━━━ Supplied information ━━━

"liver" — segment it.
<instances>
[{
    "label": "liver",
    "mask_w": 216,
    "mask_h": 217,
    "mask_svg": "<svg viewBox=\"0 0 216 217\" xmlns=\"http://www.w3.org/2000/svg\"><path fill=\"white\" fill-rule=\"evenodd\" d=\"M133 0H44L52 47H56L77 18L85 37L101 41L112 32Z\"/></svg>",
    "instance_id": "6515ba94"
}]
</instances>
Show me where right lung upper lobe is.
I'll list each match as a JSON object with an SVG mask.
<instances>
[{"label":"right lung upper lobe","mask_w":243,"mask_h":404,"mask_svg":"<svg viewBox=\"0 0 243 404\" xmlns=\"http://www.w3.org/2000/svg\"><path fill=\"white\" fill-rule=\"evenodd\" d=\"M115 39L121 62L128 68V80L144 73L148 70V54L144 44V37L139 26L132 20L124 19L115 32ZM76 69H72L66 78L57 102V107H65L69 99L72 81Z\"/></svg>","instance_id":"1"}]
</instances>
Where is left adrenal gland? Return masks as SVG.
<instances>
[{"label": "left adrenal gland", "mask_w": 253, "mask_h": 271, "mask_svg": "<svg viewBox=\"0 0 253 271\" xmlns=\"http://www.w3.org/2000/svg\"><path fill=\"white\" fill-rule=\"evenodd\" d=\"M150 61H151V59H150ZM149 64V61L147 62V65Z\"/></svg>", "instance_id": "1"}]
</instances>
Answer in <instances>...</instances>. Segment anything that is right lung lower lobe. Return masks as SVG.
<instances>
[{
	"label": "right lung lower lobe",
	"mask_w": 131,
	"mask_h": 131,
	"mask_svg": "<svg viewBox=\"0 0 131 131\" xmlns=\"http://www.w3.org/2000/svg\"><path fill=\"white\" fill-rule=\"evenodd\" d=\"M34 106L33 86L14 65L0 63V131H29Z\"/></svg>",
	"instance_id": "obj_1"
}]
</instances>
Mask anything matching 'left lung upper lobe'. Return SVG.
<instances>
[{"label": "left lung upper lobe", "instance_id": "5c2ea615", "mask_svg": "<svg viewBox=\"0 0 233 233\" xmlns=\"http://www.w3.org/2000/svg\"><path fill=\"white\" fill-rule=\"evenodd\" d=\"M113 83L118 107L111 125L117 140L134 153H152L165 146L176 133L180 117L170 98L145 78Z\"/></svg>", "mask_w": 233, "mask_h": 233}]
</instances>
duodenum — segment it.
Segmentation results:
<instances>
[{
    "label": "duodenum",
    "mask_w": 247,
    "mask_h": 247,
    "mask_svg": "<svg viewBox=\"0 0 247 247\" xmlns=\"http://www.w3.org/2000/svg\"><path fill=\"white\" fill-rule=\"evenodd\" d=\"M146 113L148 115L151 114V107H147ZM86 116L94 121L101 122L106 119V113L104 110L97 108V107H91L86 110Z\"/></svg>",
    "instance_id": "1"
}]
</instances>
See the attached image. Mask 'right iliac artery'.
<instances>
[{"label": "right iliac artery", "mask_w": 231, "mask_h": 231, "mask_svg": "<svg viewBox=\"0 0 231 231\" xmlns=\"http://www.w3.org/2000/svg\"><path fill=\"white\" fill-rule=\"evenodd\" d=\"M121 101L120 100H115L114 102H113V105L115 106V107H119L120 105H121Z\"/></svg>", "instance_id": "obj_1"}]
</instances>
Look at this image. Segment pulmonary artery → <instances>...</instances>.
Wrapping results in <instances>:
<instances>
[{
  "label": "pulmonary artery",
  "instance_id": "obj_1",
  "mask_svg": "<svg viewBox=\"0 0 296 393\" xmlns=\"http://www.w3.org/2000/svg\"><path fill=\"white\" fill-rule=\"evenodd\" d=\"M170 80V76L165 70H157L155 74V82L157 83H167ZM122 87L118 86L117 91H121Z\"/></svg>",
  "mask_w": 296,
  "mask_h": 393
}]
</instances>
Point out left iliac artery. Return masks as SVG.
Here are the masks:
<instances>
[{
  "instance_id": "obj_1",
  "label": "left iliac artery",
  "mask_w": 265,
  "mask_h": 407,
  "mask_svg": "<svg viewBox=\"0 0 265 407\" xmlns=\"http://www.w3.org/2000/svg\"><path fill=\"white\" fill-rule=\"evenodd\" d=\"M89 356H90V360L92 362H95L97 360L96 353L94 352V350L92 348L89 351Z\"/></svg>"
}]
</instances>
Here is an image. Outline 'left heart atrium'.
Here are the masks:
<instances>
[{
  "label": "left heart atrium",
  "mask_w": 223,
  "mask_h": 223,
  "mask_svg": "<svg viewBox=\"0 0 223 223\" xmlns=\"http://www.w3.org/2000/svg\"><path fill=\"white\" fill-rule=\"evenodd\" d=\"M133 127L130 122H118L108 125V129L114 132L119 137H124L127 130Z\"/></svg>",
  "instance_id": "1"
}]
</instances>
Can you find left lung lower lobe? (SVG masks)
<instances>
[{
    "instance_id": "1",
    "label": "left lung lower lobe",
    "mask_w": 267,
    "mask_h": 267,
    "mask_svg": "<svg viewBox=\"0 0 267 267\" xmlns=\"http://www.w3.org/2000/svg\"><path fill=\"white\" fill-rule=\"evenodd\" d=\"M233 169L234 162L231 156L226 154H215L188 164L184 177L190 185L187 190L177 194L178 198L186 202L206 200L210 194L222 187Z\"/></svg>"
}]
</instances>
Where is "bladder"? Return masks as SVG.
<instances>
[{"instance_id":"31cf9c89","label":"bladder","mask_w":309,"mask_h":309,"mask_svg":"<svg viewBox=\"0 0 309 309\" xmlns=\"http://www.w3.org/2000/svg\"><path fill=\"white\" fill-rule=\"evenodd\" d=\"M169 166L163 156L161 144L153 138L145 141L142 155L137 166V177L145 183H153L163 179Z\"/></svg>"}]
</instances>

━━━

# Given instruction
Edit the entries above, replacing each occurrence of "Return masks as SVG" with "Provide the masks as SVG paths" and leaving all other text unchanged.

# Solution
"liver" — segment it.
<instances>
[{
    "label": "liver",
    "mask_w": 216,
    "mask_h": 217,
    "mask_svg": "<svg viewBox=\"0 0 216 217\" xmlns=\"http://www.w3.org/2000/svg\"><path fill=\"white\" fill-rule=\"evenodd\" d=\"M133 0H44L52 47H56L77 18L85 37L101 41L112 32Z\"/></svg>",
    "instance_id": "6515ba94"
}]
</instances>
Show me where right lung upper lobe is.
I'll list each match as a JSON object with an SVG mask.
<instances>
[{"label":"right lung upper lobe","mask_w":243,"mask_h":404,"mask_svg":"<svg viewBox=\"0 0 243 404\" xmlns=\"http://www.w3.org/2000/svg\"><path fill=\"white\" fill-rule=\"evenodd\" d=\"M115 39L121 62L128 68V80L144 73L148 70V54L144 44V37L139 26L132 20L124 19L115 32ZM76 69H72L66 78L57 102V107H65L69 99L72 81Z\"/></svg>","instance_id":"1"}]
</instances>
Where is left adrenal gland? Provide the masks as SVG paths.
<instances>
[{"label": "left adrenal gland", "mask_w": 253, "mask_h": 271, "mask_svg": "<svg viewBox=\"0 0 253 271\" xmlns=\"http://www.w3.org/2000/svg\"><path fill=\"white\" fill-rule=\"evenodd\" d=\"M150 61H151V59H150ZM149 64V61L147 62V65Z\"/></svg>", "instance_id": "1"}]
</instances>
Answer in <instances>...</instances>. Segment anything that is right lung lower lobe. Provide the masks as SVG paths.
<instances>
[{
	"label": "right lung lower lobe",
	"mask_w": 131,
	"mask_h": 131,
	"mask_svg": "<svg viewBox=\"0 0 131 131\" xmlns=\"http://www.w3.org/2000/svg\"><path fill=\"white\" fill-rule=\"evenodd\" d=\"M34 106L33 86L14 65L0 63V131H29Z\"/></svg>",
	"instance_id": "obj_1"
}]
</instances>
Mask anything matching 'left lung upper lobe'. Return SVG.
<instances>
[{"label": "left lung upper lobe", "instance_id": "5c2ea615", "mask_svg": "<svg viewBox=\"0 0 233 233\" xmlns=\"http://www.w3.org/2000/svg\"><path fill=\"white\" fill-rule=\"evenodd\" d=\"M113 83L118 107L111 125L117 140L134 153H152L165 146L176 133L180 117L170 98L145 78Z\"/></svg>", "mask_w": 233, "mask_h": 233}]
</instances>
duodenum — segment it.
Segmentation results:
<instances>
[{
    "label": "duodenum",
    "mask_w": 247,
    "mask_h": 247,
    "mask_svg": "<svg viewBox=\"0 0 247 247\" xmlns=\"http://www.w3.org/2000/svg\"><path fill=\"white\" fill-rule=\"evenodd\" d=\"M146 113L148 115L151 114V107H147ZM86 116L94 121L101 122L106 119V113L104 110L97 108V107H91L86 110Z\"/></svg>",
    "instance_id": "1"
}]
</instances>
See the attached image. Mask 'right iliac artery'.
<instances>
[{"label": "right iliac artery", "mask_w": 231, "mask_h": 231, "mask_svg": "<svg viewBox=\"0 0 231 231\" xmlns=\"http://www.w3.org/2000/svg\"><path fill=\"white\" fill-rule=\"evenodd\" d=\"M121 101L120 100H115L114 102H113V105L115 106V107H119L120 105H121Z\"/></svg>", "instance_id": "obj_1"}]
</instances>
Look at this image. Segment pulmonary artery → <instances>...</instances>.
Wrapping results in <instances>:
<instances>
[{
  "label": "pulmonary artery",
  "instance_id": "obj_1",
  "mask_svg": "<svg viewBox=\"0 0 296 393\" xmlns=\"http://www.w3.org/2000/svg\"><path fill=\"white\" fill-rule=\"evenodd\" d=\"M170 80V76L165 70H157L155 74V82L157 83H167ZM122 87L118 86L117 91H121Z\"/></svg>",
  "mask_w": 296,
  "mask_h": 393
}]
</instances>
Point out left iliac artery. Provide the masks as SVG paths.
Here are the masks:
<instances>
[{
  "instance_id": "obj_1",
  "label": "left iliac artery",
  "mask_w": 265,
  "mask_h": 407,
  "mask_svg": "<svg viewBox=\"0 0 265 407\" xmlns=\"http://www.w3.org/2000/svg\"><path fill=\"white\" fill-rule=\"evenodd\" d=\"M89 356H90V360L92 362H95L97 360L96 353L94 352V350L92 348L89 351Z\"/></svg>"
}]
</instances>
Here is an image. Outline 'left heart atrium'.
Here are the masks:
<instances>
[{
  "label": "left heart atrium",
  "mask_w": 223,
  "mask_h": 223,
  "mask_svg": "<svg viewBox=\"0 0 223 223\" xmlns=\"http://www.w3.org/2000/svg\"><path fill=\"white\" fill-rule=\"evenodd\" d=\"M133 127L130 122H118L108 125V129L114 132L119 137H124L127 130Z\"/></svg>",
  "instance_id": "1"
}]
</instances>
Can you find left lung lower lobe? (SVG masks)
<instances>
[{
    "instance_id": "1",
    "label": "left lung lower lobe",
    "mask_w": 267,
    "mask_h": 267,
    "mask_svg": "<svg viewBox=\"0 0 267 267\" xmlns=\"http://www.w3.org/2000/svg\"><path fill=\"white\" fill-rule=\"evenodd\" d=\"M233 169L234 162L231 156L226 154H215L188 164L184 177L190 185L187 190L177 194L178 198L186 202L206 200L210 194L222 187Z\"/></svg>"
}]
</instances>
Where is "bladder"? Provide the masks as SVG paths.
<instances>
[{"instance_id":"31cf9c89","label":"bladder","mask_w":309,"mask_h":309,"mask_svg":"<svg viewBox=\"0 0 309 309\" xmlns=\"http://www.w3.org/2000/svg\"><path fill=\"white\" fill-rule=\"evenodd\" d=\"M169 166L163 156L161 144L153 138L145 141L142 155L137 166V177L145 183H153L163 179Z\"/></svg>"}]
</instances>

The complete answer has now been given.